### To do
Please transcribe the lines of the material below, starting at the line containing "pose: elev=168.4 azim=282.9" and ending at the line containing "Dot at: (165, 233)", with both of those lines included.

Saved data entries
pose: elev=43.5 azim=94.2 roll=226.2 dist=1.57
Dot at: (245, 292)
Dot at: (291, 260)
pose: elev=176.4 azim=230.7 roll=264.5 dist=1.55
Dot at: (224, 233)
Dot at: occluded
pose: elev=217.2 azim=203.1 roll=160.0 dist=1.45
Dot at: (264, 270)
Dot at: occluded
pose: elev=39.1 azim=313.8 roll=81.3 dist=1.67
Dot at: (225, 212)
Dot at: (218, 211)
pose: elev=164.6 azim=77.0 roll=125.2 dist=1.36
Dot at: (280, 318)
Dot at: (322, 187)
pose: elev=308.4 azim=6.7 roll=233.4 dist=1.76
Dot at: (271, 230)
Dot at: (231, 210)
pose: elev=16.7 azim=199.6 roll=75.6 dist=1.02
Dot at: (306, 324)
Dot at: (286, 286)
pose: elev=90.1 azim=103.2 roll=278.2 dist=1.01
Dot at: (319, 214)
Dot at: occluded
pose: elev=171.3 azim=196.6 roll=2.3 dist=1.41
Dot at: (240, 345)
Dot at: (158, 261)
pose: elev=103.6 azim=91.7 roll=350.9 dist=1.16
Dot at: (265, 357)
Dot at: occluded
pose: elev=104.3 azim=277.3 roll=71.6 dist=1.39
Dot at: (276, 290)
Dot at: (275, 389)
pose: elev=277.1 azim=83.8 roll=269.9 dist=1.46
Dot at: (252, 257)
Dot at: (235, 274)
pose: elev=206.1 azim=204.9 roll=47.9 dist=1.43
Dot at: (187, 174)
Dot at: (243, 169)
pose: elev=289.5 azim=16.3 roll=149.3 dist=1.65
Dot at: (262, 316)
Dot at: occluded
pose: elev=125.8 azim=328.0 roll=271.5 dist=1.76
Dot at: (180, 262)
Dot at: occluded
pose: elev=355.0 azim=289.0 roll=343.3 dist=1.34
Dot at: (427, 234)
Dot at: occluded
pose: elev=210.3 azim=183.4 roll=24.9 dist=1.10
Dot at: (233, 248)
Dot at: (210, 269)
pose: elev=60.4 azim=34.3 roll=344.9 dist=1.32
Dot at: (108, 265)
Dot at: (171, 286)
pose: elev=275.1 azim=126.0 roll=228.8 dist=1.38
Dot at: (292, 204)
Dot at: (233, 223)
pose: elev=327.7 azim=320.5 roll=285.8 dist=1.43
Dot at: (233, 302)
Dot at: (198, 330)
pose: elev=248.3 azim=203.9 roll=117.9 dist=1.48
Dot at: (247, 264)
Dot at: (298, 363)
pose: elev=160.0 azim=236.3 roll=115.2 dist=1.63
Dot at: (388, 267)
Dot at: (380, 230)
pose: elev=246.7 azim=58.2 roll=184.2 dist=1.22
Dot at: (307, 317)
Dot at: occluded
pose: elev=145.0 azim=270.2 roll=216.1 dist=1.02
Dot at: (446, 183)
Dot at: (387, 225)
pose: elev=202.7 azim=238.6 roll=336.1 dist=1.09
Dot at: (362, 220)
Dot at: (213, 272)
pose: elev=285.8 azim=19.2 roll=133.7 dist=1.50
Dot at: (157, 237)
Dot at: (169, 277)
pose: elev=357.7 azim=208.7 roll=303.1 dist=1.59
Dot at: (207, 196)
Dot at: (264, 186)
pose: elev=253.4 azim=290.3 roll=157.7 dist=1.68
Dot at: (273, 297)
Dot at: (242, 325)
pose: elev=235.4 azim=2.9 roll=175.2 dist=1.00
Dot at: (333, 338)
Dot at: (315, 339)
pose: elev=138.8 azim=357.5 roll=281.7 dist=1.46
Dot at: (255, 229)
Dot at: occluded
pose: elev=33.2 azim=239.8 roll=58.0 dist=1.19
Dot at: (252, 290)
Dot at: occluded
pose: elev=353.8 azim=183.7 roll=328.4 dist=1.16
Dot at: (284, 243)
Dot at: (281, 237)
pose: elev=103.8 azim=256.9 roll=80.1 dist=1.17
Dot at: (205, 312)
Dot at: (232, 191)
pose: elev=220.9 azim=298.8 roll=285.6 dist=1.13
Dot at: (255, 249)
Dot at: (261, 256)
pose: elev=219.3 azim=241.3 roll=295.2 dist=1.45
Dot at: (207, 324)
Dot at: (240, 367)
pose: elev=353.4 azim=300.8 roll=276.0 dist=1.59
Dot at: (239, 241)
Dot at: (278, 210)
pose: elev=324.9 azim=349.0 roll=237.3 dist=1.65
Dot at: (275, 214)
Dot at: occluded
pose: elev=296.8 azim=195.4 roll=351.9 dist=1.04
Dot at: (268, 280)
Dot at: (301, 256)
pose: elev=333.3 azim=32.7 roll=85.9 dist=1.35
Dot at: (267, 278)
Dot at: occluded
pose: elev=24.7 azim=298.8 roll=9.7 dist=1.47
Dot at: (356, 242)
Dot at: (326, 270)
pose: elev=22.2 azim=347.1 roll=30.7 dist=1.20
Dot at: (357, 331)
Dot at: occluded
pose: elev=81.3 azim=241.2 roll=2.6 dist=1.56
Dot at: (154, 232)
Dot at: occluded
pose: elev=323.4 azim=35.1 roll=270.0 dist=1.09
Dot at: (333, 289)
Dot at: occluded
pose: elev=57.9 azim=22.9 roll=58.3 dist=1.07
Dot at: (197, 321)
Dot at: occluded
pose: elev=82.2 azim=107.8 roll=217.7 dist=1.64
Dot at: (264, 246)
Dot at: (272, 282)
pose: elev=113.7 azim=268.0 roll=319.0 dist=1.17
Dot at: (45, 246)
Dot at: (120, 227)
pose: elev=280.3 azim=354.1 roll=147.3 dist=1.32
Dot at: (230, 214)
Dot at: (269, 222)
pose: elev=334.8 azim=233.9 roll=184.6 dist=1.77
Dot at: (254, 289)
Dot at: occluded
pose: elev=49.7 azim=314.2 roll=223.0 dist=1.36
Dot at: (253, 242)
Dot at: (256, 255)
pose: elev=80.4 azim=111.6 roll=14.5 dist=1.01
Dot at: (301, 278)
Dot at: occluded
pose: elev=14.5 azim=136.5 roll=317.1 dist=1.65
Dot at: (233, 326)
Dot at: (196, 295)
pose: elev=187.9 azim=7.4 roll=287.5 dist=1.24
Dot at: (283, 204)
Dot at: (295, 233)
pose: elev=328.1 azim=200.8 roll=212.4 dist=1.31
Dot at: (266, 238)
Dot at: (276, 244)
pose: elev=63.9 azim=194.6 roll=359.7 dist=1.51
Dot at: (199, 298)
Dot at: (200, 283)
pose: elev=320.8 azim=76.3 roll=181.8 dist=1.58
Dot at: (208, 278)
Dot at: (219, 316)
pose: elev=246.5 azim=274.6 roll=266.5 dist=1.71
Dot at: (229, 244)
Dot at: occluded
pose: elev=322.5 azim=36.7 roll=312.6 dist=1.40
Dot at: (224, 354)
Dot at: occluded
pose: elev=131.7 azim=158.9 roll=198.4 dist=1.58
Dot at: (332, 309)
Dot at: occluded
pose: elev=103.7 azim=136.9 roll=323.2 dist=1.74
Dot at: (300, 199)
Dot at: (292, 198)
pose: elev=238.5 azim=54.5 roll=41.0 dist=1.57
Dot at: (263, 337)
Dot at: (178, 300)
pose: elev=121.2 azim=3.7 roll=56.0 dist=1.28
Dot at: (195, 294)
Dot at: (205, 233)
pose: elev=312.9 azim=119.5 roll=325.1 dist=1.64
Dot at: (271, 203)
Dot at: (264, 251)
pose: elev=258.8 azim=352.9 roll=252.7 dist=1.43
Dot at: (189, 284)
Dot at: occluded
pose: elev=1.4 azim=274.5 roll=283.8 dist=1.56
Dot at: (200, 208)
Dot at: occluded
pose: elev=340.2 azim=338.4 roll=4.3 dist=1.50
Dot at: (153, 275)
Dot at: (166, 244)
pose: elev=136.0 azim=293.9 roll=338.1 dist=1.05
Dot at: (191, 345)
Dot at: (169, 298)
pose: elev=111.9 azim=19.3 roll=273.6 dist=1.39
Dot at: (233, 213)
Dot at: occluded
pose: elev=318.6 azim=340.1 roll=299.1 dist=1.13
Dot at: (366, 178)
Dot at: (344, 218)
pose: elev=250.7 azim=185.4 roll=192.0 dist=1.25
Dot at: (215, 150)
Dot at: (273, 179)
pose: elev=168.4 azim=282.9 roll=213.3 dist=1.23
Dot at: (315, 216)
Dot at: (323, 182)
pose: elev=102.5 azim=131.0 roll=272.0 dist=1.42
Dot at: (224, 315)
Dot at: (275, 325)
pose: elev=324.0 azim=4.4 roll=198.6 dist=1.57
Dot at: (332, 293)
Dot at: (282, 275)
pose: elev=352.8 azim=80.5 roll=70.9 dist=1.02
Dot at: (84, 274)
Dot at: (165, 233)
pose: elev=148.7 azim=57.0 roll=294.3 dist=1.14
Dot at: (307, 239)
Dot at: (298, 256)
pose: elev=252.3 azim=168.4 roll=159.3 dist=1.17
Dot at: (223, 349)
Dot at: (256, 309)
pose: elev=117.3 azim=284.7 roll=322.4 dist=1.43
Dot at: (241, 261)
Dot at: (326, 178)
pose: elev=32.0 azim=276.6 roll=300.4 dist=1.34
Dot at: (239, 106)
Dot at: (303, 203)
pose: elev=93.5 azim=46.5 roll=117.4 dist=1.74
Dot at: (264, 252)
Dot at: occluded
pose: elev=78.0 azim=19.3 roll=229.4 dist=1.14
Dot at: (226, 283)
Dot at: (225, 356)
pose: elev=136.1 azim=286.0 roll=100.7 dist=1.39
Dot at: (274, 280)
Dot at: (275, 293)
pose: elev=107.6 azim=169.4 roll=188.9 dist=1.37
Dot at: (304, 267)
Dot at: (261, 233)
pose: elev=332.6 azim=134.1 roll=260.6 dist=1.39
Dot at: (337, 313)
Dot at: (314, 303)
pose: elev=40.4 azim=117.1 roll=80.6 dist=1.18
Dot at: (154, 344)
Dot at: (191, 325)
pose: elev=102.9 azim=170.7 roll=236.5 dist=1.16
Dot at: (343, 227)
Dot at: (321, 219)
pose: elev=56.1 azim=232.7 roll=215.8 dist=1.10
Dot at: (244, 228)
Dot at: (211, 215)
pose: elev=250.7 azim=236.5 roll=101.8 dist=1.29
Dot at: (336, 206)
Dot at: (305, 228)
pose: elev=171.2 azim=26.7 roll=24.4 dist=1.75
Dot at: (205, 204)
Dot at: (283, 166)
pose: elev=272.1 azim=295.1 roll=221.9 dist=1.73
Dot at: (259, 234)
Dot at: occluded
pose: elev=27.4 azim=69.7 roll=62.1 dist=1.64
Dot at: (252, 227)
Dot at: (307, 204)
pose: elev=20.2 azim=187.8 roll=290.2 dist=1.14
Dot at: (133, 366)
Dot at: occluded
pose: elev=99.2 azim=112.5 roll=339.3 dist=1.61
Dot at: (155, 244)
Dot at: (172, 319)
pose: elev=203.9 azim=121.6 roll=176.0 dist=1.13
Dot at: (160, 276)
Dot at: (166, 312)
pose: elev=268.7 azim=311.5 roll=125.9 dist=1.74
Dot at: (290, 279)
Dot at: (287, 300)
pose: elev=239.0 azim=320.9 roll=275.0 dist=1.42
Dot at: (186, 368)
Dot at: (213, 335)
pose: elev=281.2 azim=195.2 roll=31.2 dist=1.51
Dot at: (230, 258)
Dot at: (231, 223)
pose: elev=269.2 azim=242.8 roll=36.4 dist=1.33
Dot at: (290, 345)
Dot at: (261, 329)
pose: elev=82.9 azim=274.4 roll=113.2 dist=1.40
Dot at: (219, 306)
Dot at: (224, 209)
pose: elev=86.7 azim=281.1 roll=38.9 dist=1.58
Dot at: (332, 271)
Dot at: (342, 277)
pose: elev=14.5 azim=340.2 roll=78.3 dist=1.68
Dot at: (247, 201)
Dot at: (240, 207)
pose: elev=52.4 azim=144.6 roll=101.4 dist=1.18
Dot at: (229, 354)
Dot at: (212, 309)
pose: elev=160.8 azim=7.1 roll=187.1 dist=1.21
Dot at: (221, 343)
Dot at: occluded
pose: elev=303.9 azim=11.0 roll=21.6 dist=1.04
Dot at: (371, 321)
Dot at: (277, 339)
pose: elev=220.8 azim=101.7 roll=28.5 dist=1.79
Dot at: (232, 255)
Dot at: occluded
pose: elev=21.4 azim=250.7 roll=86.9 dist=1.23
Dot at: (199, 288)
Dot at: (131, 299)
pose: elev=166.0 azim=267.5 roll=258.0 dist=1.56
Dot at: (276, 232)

### Task output
pose: elev=168.4 azim=282.9 roll=213.3 dist=1.23
Dot at: (315, 216)
Dot at: (323, 182)
pose: elev=102.5 azim=131.0 roll=272.0 dist=1.42
Dot at: (224, 315)
Dot at: (275, 325)
pose: elev=324.0 azim=4.4 roll=198.6 dist=1.57
Dot at: (332, 293)
Dot at: (282, 275)
pose: elev=352.8 azim=80.5 roll=70.9 dist=1.02
Dot at: (84, 274)
Dot at: (165, 233)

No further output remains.